- [TEXT SEGMENT]:
<<<<
- Born: Ethel Palmer Sharpe 28 November 1872 Dublin, Ireland
- Died: 10 July 1947 Tankerton, England, U.K.
- Occupation: Pianist
- Spouse: Alfred Charles Hobday
- Children: 3, including Ralph Hobday
- Relatives: Claude Hobday (brother-in-law) Albert Sammons (son-in-law)

= Ethel Hobday =

Irish pianist (1872 - 1947)

Ethel Palmer Hobday, née Sharpe (28 November 1872 – 10 July 1947) was an Irish pianist, who became famous in chamber-music recitals especially in England, and was married to the violist Alfred Charles Hobday. She made several recordings in the 1920s.

== Early life and education ==
Ethel Palmer Sharpe was born in Dublin. She was a pupil at the Royal Irish Academy of Music. She then went on to study at the Royal College of Music in London, under Franklin Taylor. Her further studies in Vienna brought her into the social and professional company of Johannes Brahms in his last years.
>>>>
- [EXERCISE]:
Translate this sentence from the Ethel Hobday biography into German: "She then went on to study at the Royal College of Music in London, under Franklin Taylor."

- [PROVIDED INFORMATION]:
<<<<
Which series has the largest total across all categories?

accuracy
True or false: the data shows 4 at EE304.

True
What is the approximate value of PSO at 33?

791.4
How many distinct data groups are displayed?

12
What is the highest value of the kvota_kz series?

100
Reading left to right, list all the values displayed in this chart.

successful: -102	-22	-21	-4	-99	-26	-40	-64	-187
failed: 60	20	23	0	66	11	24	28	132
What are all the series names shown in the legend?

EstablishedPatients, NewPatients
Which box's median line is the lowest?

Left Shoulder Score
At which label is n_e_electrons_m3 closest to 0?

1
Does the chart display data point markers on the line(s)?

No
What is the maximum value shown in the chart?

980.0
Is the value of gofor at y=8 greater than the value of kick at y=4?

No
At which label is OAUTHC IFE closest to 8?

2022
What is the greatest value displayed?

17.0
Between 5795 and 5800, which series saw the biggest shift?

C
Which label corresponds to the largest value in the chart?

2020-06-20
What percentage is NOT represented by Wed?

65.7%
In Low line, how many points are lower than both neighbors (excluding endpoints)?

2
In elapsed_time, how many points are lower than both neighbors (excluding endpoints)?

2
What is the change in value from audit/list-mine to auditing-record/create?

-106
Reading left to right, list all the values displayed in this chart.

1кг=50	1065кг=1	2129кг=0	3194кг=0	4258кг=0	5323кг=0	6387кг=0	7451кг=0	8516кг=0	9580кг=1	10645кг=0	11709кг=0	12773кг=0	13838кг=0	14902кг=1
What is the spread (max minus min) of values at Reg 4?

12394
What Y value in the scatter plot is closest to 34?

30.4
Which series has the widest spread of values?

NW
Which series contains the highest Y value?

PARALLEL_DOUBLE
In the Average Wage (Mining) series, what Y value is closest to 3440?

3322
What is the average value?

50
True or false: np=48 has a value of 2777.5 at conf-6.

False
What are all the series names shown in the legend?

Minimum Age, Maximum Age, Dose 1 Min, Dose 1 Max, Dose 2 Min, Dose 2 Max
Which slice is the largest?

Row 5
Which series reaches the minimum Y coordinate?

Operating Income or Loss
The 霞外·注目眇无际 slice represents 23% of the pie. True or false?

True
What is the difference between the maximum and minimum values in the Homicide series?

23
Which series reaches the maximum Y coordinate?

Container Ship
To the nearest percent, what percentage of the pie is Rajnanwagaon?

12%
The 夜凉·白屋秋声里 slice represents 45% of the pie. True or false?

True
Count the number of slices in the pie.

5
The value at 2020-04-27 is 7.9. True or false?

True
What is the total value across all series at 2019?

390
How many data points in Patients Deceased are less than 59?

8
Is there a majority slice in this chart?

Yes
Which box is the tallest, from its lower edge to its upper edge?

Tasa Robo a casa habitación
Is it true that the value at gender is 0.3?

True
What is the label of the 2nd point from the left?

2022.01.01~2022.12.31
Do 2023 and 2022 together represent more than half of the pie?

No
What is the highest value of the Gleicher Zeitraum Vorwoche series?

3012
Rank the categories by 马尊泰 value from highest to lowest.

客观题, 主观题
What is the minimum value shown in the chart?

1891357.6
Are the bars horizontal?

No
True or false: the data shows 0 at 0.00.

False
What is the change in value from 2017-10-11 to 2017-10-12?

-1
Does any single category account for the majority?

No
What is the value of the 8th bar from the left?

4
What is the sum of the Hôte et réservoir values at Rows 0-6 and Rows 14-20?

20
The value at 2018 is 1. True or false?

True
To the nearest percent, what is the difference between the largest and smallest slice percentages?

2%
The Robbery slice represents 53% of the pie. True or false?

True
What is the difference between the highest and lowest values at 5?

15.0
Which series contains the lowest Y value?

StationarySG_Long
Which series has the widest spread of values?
>>>>
- [ANSWER SPACE]:
Anschließend studierte sie am Royal College of Music in London bei Franklin Taylor.